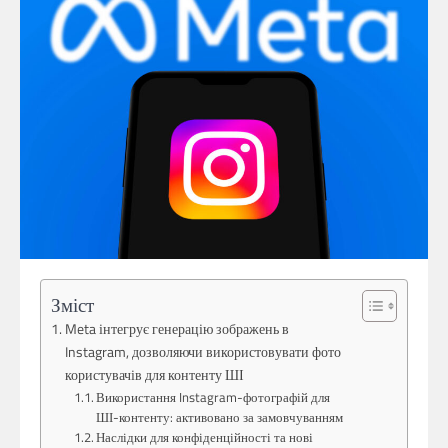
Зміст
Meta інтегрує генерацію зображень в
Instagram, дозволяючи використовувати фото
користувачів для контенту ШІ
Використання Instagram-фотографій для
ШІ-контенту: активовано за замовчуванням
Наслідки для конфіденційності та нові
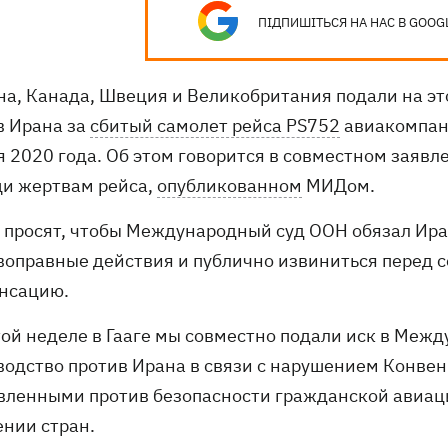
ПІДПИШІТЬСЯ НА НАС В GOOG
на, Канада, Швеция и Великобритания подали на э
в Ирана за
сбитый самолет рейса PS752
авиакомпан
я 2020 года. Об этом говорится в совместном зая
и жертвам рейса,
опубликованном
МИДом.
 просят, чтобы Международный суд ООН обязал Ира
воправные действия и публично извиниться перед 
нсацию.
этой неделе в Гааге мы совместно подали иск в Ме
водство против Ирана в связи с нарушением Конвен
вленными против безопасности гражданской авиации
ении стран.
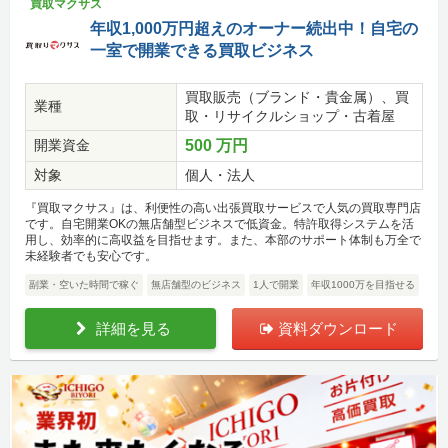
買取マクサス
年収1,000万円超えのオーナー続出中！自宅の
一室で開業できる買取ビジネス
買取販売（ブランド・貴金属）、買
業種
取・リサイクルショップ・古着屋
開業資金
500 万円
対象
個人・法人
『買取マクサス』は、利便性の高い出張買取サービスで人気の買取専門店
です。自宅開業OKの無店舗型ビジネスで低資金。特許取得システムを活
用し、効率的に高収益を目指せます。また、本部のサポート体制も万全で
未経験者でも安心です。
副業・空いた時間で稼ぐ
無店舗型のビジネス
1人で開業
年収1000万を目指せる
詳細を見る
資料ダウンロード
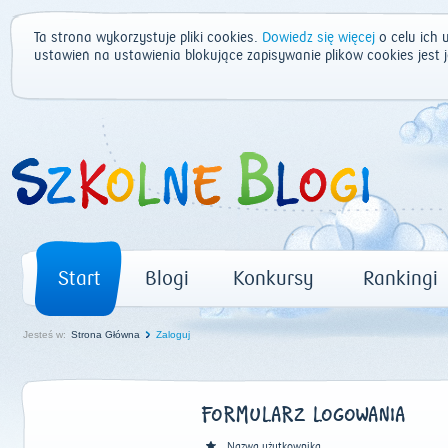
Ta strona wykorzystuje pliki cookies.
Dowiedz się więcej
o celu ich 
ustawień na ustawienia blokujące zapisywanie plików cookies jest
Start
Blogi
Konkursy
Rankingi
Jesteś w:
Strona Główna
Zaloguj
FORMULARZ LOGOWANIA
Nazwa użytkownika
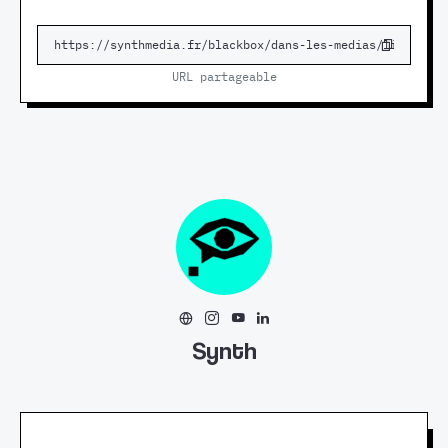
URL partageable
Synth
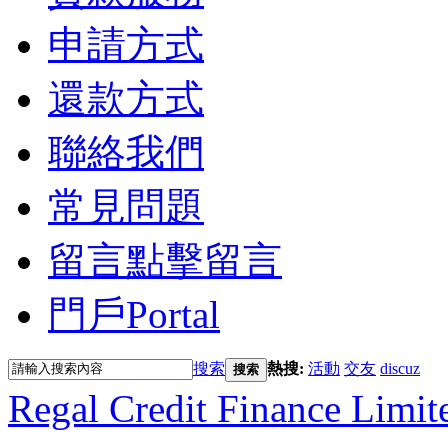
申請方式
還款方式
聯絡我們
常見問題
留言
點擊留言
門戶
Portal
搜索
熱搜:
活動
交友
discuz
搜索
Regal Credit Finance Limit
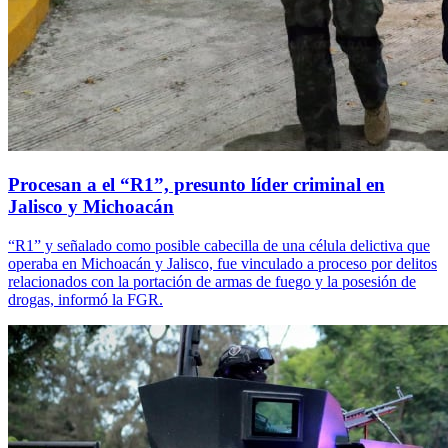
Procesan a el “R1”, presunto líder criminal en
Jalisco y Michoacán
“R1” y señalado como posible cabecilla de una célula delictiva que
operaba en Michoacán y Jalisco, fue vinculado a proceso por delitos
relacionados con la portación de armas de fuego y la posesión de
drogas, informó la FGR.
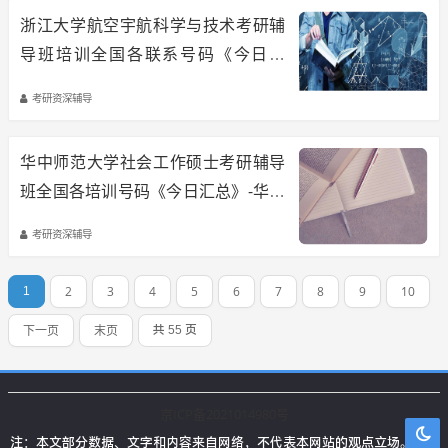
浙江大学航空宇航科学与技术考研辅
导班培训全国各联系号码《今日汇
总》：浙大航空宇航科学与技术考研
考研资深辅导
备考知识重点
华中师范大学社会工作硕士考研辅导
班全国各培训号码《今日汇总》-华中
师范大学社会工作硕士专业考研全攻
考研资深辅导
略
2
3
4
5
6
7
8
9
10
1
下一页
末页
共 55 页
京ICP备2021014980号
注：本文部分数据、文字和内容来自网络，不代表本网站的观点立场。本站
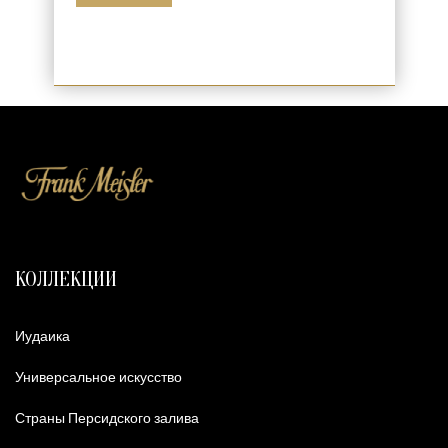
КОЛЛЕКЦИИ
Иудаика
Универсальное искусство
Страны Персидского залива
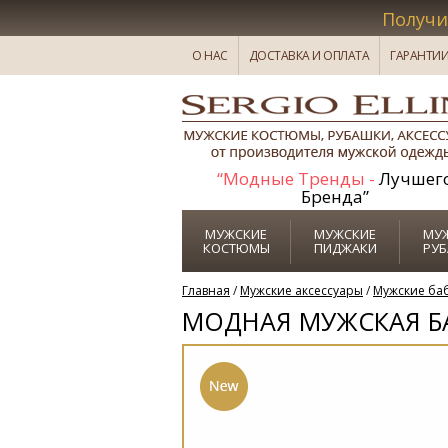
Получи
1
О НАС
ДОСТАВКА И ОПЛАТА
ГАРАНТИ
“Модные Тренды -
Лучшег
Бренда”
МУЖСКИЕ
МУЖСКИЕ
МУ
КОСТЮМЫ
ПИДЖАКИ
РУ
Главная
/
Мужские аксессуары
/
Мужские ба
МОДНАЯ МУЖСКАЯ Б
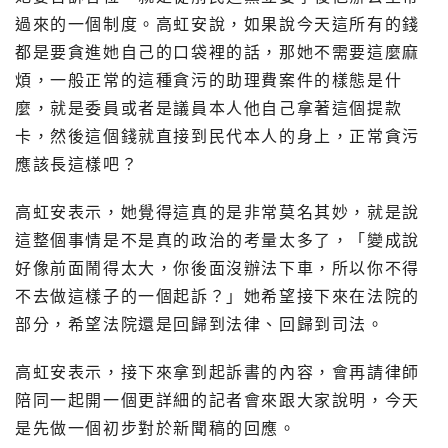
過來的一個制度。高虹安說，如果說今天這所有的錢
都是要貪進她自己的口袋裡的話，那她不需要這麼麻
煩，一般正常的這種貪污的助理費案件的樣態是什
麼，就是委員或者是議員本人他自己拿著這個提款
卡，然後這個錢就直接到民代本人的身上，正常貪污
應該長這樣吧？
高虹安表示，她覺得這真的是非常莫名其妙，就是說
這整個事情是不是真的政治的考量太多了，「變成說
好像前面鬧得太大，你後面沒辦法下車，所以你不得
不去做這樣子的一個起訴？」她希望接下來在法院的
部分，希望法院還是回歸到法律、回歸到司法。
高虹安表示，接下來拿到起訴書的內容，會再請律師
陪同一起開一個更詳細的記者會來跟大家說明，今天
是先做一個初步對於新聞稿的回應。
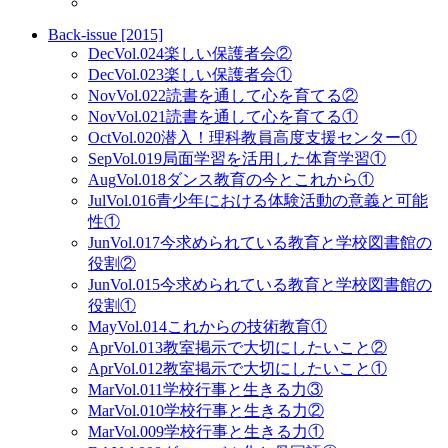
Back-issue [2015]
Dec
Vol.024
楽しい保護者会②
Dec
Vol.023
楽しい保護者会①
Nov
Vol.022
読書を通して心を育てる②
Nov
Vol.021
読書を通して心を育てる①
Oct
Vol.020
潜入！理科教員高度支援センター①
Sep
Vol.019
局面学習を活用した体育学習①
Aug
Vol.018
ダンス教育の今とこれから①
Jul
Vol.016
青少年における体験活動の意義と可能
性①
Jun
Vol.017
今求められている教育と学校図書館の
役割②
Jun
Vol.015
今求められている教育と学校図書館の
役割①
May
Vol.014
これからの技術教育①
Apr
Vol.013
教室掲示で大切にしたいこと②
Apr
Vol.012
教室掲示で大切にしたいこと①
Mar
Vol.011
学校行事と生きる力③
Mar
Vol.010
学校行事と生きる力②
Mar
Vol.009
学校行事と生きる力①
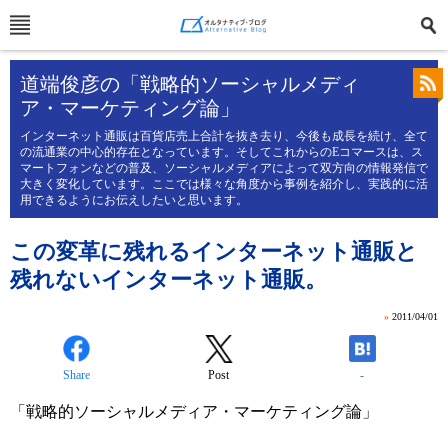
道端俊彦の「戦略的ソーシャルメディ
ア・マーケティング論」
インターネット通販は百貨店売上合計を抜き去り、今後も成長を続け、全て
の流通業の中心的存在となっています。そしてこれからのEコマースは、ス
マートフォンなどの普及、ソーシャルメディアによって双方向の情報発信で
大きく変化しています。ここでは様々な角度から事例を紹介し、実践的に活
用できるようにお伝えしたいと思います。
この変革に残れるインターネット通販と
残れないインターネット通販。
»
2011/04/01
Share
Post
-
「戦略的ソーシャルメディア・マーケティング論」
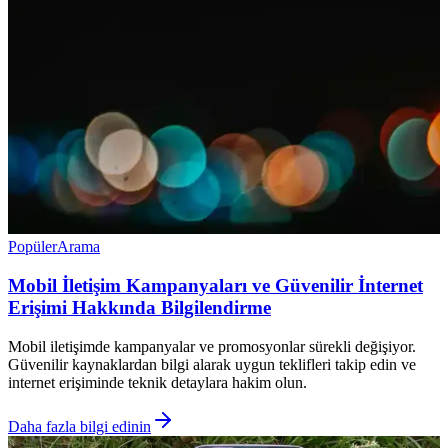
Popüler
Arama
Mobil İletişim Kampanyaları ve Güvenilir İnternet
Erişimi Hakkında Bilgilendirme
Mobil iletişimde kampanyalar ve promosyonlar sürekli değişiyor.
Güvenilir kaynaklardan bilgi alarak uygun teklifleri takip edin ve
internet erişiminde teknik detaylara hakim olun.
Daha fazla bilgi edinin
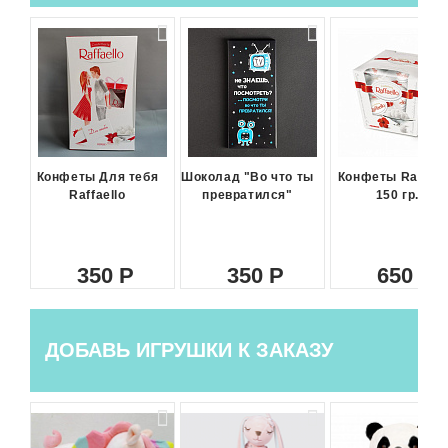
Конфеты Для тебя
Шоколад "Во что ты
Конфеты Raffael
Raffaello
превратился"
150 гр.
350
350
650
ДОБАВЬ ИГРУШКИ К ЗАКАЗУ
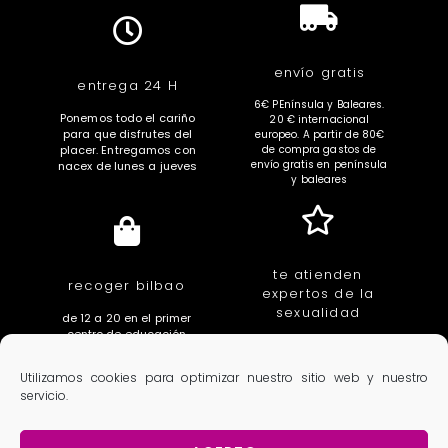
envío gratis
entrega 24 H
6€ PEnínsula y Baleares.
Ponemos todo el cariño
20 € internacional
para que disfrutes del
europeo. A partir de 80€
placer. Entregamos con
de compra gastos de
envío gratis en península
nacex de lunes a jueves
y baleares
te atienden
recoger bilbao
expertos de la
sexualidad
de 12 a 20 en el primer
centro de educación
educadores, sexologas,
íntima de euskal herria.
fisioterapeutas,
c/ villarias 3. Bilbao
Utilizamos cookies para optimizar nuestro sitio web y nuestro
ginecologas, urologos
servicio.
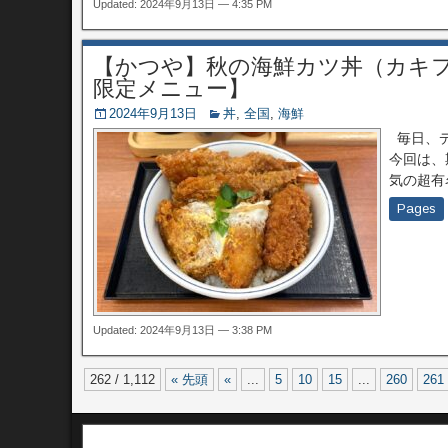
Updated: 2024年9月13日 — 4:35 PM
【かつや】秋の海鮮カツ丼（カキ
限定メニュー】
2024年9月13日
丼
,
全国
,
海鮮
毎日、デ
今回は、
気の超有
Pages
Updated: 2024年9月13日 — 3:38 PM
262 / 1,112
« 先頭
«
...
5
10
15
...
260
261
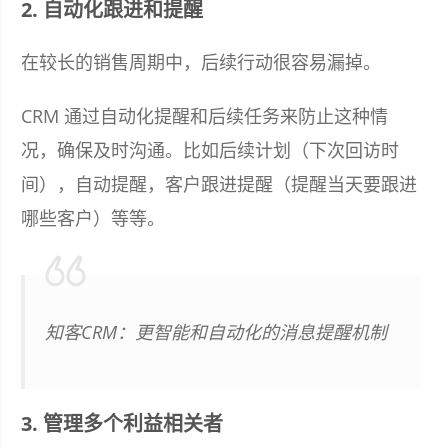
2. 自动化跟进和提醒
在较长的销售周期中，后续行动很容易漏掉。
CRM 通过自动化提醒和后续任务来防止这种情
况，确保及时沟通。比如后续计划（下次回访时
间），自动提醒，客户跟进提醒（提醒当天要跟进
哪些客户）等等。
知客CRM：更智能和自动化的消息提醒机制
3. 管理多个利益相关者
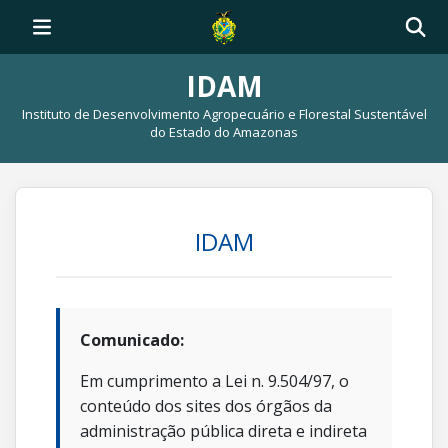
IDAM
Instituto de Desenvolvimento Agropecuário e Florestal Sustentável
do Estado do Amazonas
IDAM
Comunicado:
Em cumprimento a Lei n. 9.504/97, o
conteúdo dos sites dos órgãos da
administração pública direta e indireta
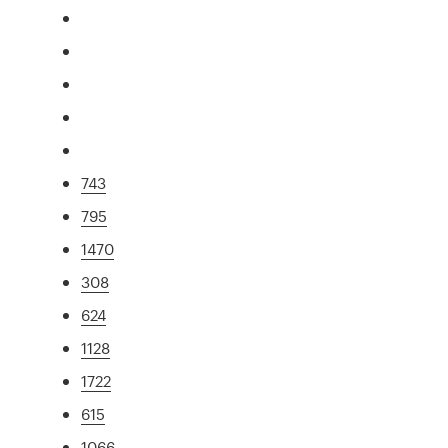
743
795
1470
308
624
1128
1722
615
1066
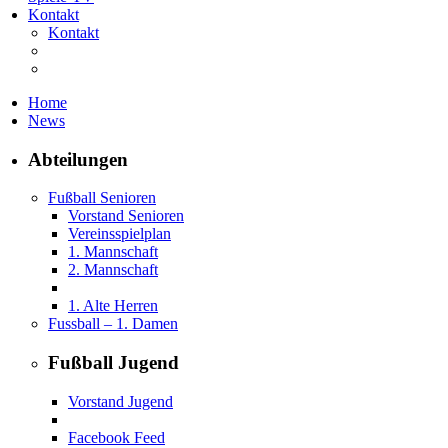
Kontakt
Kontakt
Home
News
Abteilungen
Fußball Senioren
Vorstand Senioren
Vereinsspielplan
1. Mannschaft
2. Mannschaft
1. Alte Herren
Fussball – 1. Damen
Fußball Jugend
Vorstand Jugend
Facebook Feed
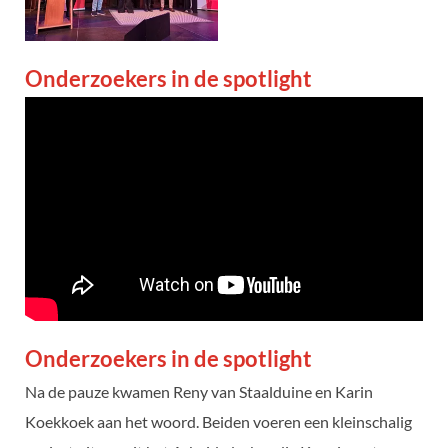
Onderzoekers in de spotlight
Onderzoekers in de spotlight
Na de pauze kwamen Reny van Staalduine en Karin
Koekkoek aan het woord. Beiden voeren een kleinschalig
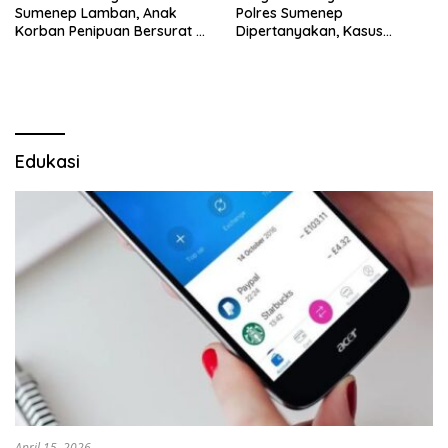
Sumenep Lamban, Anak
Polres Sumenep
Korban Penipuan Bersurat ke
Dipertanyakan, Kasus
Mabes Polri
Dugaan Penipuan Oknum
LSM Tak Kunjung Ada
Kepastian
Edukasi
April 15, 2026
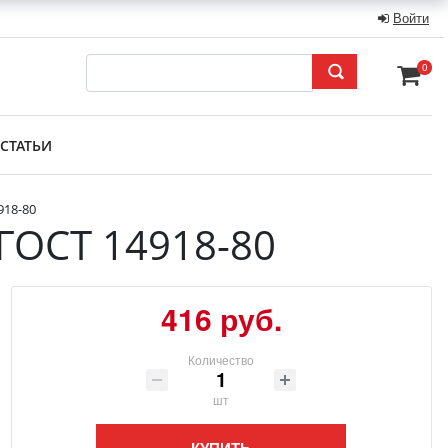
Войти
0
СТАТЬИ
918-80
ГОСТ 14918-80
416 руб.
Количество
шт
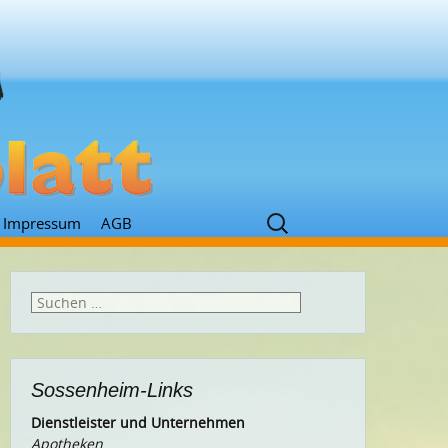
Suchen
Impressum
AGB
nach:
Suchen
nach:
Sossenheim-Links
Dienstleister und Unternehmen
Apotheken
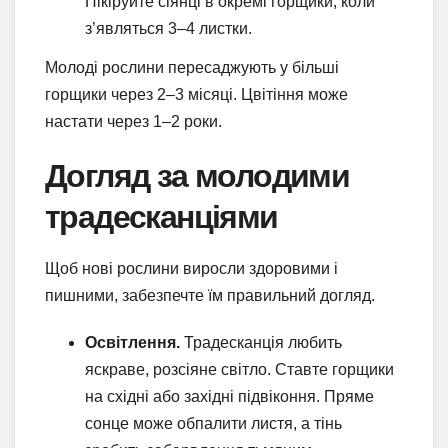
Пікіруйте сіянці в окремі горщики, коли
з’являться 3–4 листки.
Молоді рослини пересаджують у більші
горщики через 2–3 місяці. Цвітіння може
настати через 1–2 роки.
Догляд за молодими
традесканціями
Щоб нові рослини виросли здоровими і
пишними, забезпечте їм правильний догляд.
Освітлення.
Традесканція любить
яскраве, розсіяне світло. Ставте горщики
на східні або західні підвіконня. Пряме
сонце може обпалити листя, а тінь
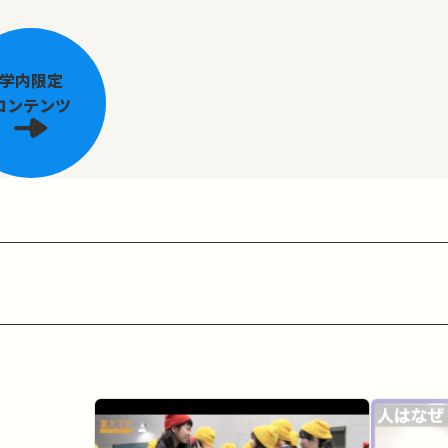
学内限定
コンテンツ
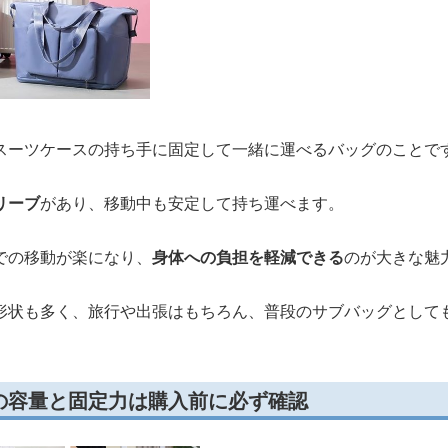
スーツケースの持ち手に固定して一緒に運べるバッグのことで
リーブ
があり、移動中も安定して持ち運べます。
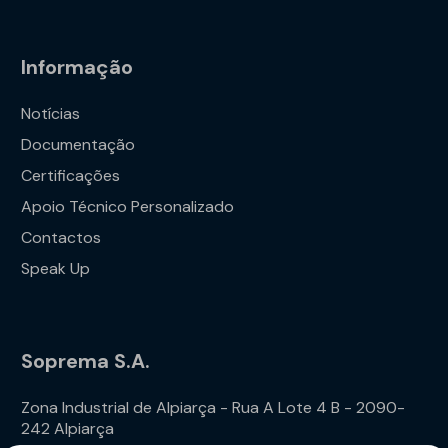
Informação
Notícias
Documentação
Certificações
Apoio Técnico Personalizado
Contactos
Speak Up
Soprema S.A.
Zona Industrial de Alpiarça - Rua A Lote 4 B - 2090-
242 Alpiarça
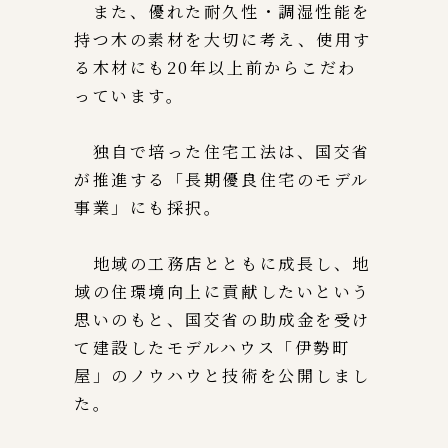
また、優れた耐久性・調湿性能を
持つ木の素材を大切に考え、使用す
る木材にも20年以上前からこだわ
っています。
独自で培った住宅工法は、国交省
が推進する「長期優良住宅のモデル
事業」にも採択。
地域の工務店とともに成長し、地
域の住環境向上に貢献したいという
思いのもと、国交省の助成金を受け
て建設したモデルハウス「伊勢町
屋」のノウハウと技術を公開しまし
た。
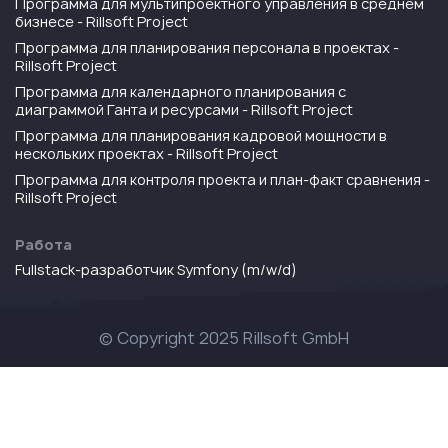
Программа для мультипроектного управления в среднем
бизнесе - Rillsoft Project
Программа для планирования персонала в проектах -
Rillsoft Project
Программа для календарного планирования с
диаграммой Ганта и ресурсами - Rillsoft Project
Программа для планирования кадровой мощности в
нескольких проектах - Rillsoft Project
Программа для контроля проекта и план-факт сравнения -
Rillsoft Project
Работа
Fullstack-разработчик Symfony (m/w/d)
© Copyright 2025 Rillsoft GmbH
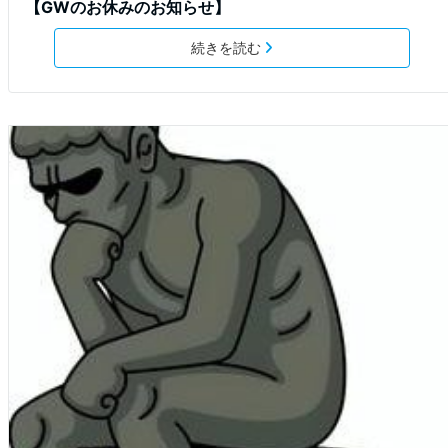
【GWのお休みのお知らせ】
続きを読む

++++++++

*Aim of the task*:
Copy the entries from their start through the line containing "Regal Credit Finance Limit", including that line. Leave out the pictures.

*Response*:
Зміст
Meta інтегрує генерацію зображень в
Instagram, дозволяючи використовувати фото
користувачів для контенту ШІ
Використання Instagram-фотографій для
ШІ-контенту: активовано за замовчуванням
Наслідки для конфіденційності та нові
ПІДПИШІТЬСЯ НА НАС В GOOG
на, Канада, Швеция и Великобритания подали на э
в Ирана за
сбитый самолет рейса PS752
авиакомпан
я 2020 года. Об этом говорится в совместном зая
и жертвам рейса,
опубликованном
МИДом.
 просят, чтобы Международный суд ООН обязал Ира
воправные действия и публично извиниться перед 
нсацию.
этой неделе в Гааге мы совместно подали иск в Ме
водство против Ирана в связи с нарушением Конвен
вленными против безопасности гражданской авиации
ении стран.
買取マクサス
年収1,000万円超えのオーナー続出中！自宅の
一室で開業できる買取ビジネス
買取販売（ブランド・貴金属）、買
業種
取・リサイクルショップ・古着屋
開業資金
500 万円
対象
個人・法人
『買取マクサス』は、利便性の高い出張買取サービスで人気の買取専門店
です。自宅開業OKの無店舗型ビジネスで低資金。特許取得システムを活
用し、効率的に高収益を目指せます。また、本部のサポート体制も万全で
未経験者でも安心です。
副業・空いた時間で稼ぐ
無店舗型のビジネス
1人で開業
年収1000万を目指せる
詳細を見る
資料ダウンロード
Ta strona wykorzystuje pliki cookies.
Dowiedz się więcej
o celu ich 
ustawień na ustawienia blokujące zapisywanie plików cookies jest
Start
Blogi
Konkursy
Rankingi
Jesteś w:
Strona Główna
Zaloguj
FORMULARZ LOGOWANIA
Nazwa użytkownika
URL partageable
Synth
申請方式
還款方式
聯絡我們
常見問題
留言
點擊留言
門戶
Portal
搜索
熱搜:
活動
交友
discuz
搜索
Regal Credit Finance Limit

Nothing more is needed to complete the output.